Maelgwn had the typical big Alpha he-man (he-Gargoyle?) thing going on, but he seemed legitimately fond of Bobby and was an overall enjoyable character. I liked that he was part of a group of friends, and he didn’t push Bobby too hard in the beginning of their relationship. Later on in the book, when he was called away from Bobby for some important clutch leader business, he whined a bit to himself but didn’t let Bobby’s presence distract him from seeing to the safety of his people.
Bobby, on the other hand, just sort of follows wide-eyed in Maelgwn’s wake. He’s extremely attracted to Maelgwn sexually, and they do indeed have lots of sex. (Thankfully, Maelgwn eats cinnamon toast every morning to prevent that whole pregnancy/egg situation, even though Bobby’s willing to go for it someday.) The sex scenes, however, were pretty much ruined by some incredibly poor word choices on the author’s part. Maybe I”m in the minority, but having a guy’s pre-ejaculate “ooze” — not just once, but every single freakin’ time — made me want to call a urologist. The other show-stopper was “stalk.” For heaven’s sake, give your heroes a nice cock, a dick, even a plain old penis, but a stalk? Ouch. The stalk showed up almost as frequently as the ooze (sometimes in the same sentence) and it pretty much killed off any possibility of happy sexy times.
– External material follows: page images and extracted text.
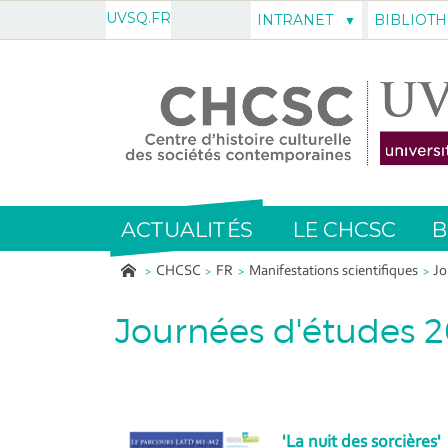
UVSQ.FR
INTRANET
BIBLIOT
ACTUALITÉS
LE CHCSC
B
CHCSC
FR
Manifestations scientifiques
Jo
Journées d'études 
'La nuit des sorcières'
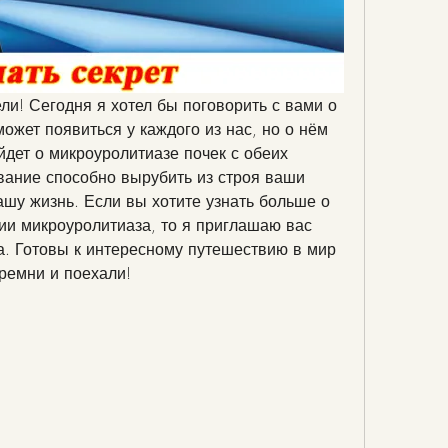
ли! Сегодня я хотел бы поговорить с вами о 
ожет появиться у каждого из нас, но о нём 
йдет о микроуролитиазе почек с обеих 
вание способно вырубить из строя ваши 
ашу жизнь. Если вы хотите узнать больше о 
ии микроуролитиаза, то я приглашаю вас 
а. Готовы к интересному путешествию в мир 
 ремни и поехали!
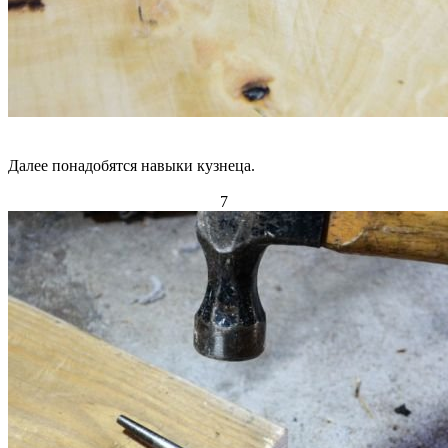
Далее понадобятся навыки кузнеца.
7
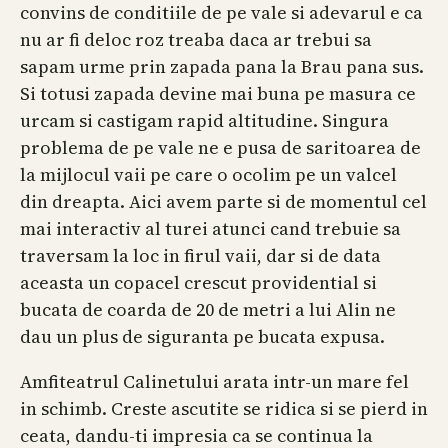
convins de conditiile de pe vale si adevarul e ca
nu ar fi deloc roz treaba daca ar trebui sa
sapam urme prin zapada pana la Brau pana sus.
Si totusi zapada devine mai buna pe masura ce
urcam si castigam rapid altitudine. Singura
problema de pe vale ne e pusa de saritoarea de
la mijlocul vaii pe care o ocolim pe un valcel
din dreapta. Aici avem parte si de momentul cel
mai interactiv al turei atunci cand trebuie sa
traversam la loc in firul vaii, dar si de data
aceasta un copacel crescut providential si
bucata de coarda de 20 de metri a lui Alin ne
dau un plus de siguranta pe bucata expusa.
Amfiteatrul Calinetului arata intr-un mare fel
in schimb. Creste ascutite se ridica si se pierd in
ceata, dandu-ti impresia ca se continua la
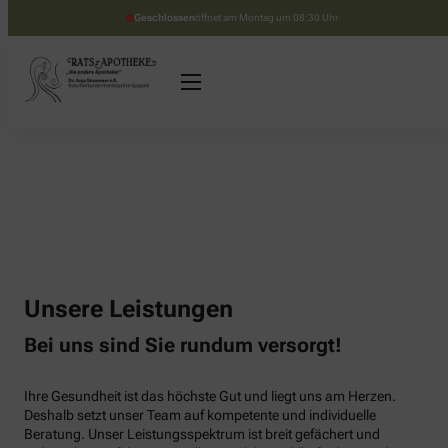
Geschlossen
öffnet am Montag um 08:30 Uhr
Unsere Leistungen
Bei uns sind Sie rundum versorgt!
Ihre Gesundheit ist das höchste Gut und liegt uns am Herzen.
Deshalb setzt unser Team auf kompetente und individuelle
Beratung. Unser Leistungsspektrum ist breit gefächert und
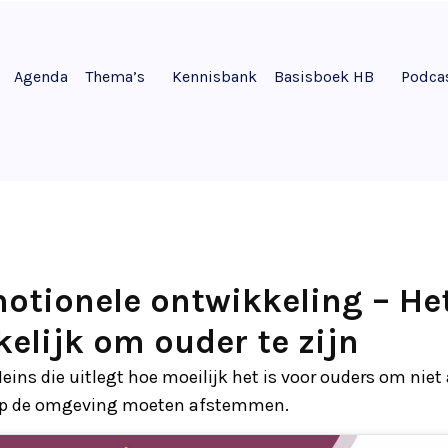
Agenda
Thema’s
Kennisbank
Basisboek HB
Podca
otionele ontwikkeling – Het
kelijk om ouder te zijn
eins die uitlegt hoe moeilijk het is voor ouders om niet
 op de omgeving moeten afstemmen.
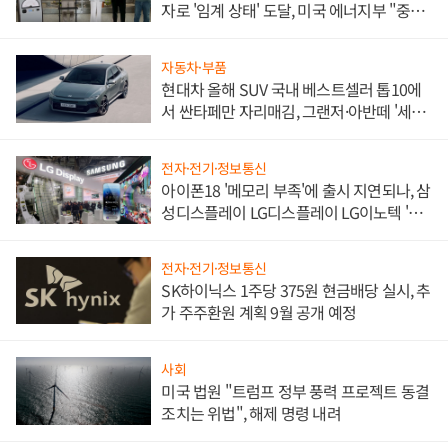
자로 '임계 상태' 도달, 미국 에너지부 "중요
한 이정표"
자동차·부품
현대차 올해 SUV 국내 베스트셀러 톱10에
서 싼타페만 자리매김, 그랜저·아반떼 '세단
쌍끌이'로 내수 방어
전자·전기·정보통신
아이폰18 '메모리 부족'에 출시 지연되나, 삼
성디스플레이 LG디스플레이 LG이노텍 '탈
애플' 수익 다각화 속도
전자·전기·정보통신
SK하이닉스 1주당 375원 현금배당 실시, 추
가 주주환원 계획 9월 공개 예정
사회
미국 법원 "트럼프 정부 풍력 프로젝트 동결
조치는 위법", 해제 명령 내려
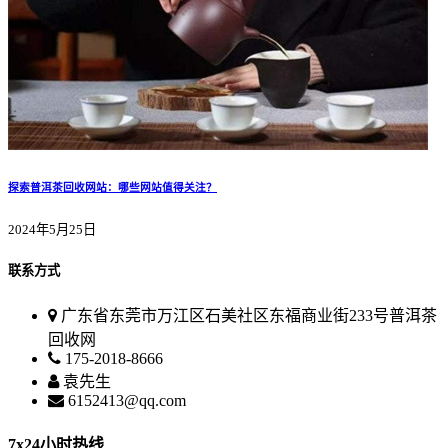
探索普洱茶回收网站：哪些网站值得关注？
2024年5月25日
联系方式
广东省东莞市万江区石美社区东福商业街233号普洱茶
回收网
175-2018-8666
袁先生
6152413@qq.com
7x24小时热线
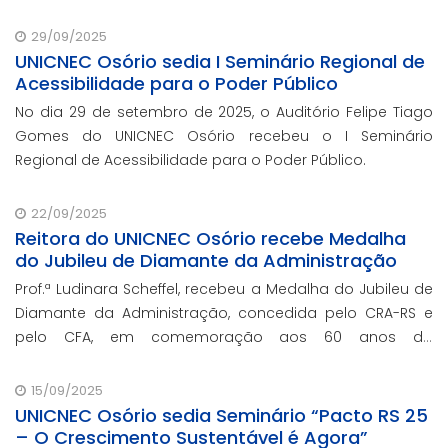
Prof.ª Raquel Teixeira.
29/09/2025
UNICNEC Osório sedia I Seminário Regional de
Acessibilidade para o Poder Público
No dia 29 de setembro de 2025, o Auditório Felipe Tiago
Gomes do UNICNEC Osório recebeu o I Seminário
Regional de Acessibilidade para o Poder Público.
22/09/2025
Reitora do UNICNEC Osório recebe Medalha
do Jubileu de Diamante da Administração
Prof.ª Ludinara Scheffel, recebeu a Medalha do Jubileu de
Diamante da Administração, concedida pelo CRA-RS e
pelo CFA, em comemoração aos 60 anos da
regulamentação da profissão de Administração no
Brasil.
15/09/2025
UNICNEC Osório sedia Seminário “Pacto RS 25
– O Crescimento Sustentável é Agora”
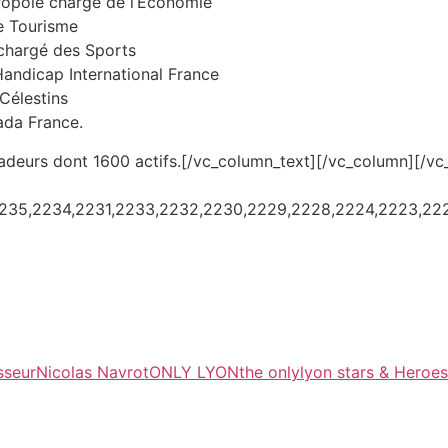
ropole charge de l’Economie
e Tourisme
chargé des Sports
ndicap International France
Célestins
ada France.
eurs dont 1600 actifs.[/vc_column_text][/vc_column][/vc
235,2234,2231,2233,2232,2230,2229,2228,2224,2223,2222
sseur
Nicolas Navrot
ONLY LYON
the onlylyon stars & Heroe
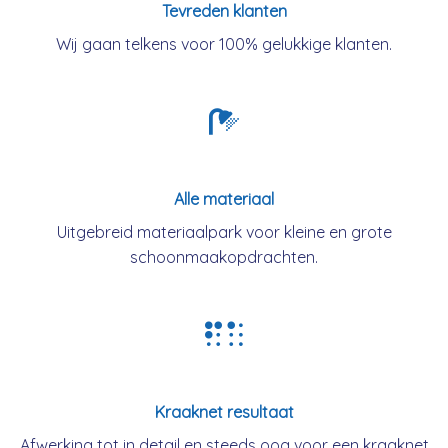
Tevreden klanten
Wij gaan telkens voor 100% gelukkige klanten.
Alle materiaal
Uitgebreid materiaalpark voor kleine en grote
schoonmaakopdrachten.
Kraaknet resultaat
Afwerking tot in detail en steeds oog voor een kraaknet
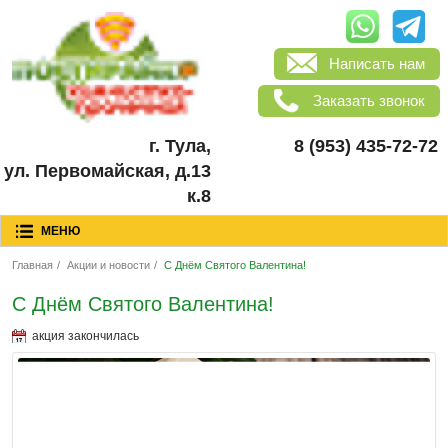
Написать нам
Заказать звонок
г. Тула,
8 (953) 435-72-72
ул. Первомайская, д.13
к.8
МЕНЮ
Главная
/
Акции и новости
/
С Днём Святого Валентина!
С Днём Святого Валентина!
акция закончилась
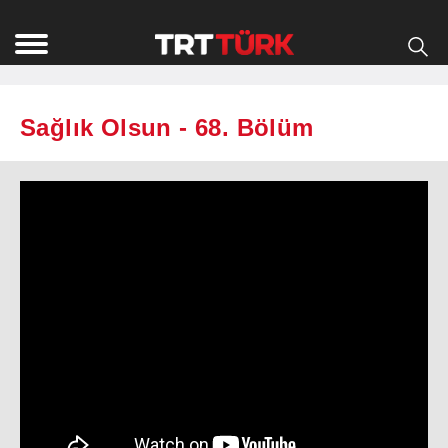
Sağlık Olsun - 68. Bölüm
There were lots of niggly editing issues — mis-spellings, incorrect words (bare for bear, “in lew of”) — which should have been caught before publication. At the page level, the writing was a bit choppy and rough around the edges — surprisingly so for someone who lists 46 titles with this publisher alone.
Recommended for fans of this author, especially fans of the “Wolves of Stone Ridge” series. For the rest of us, not so much.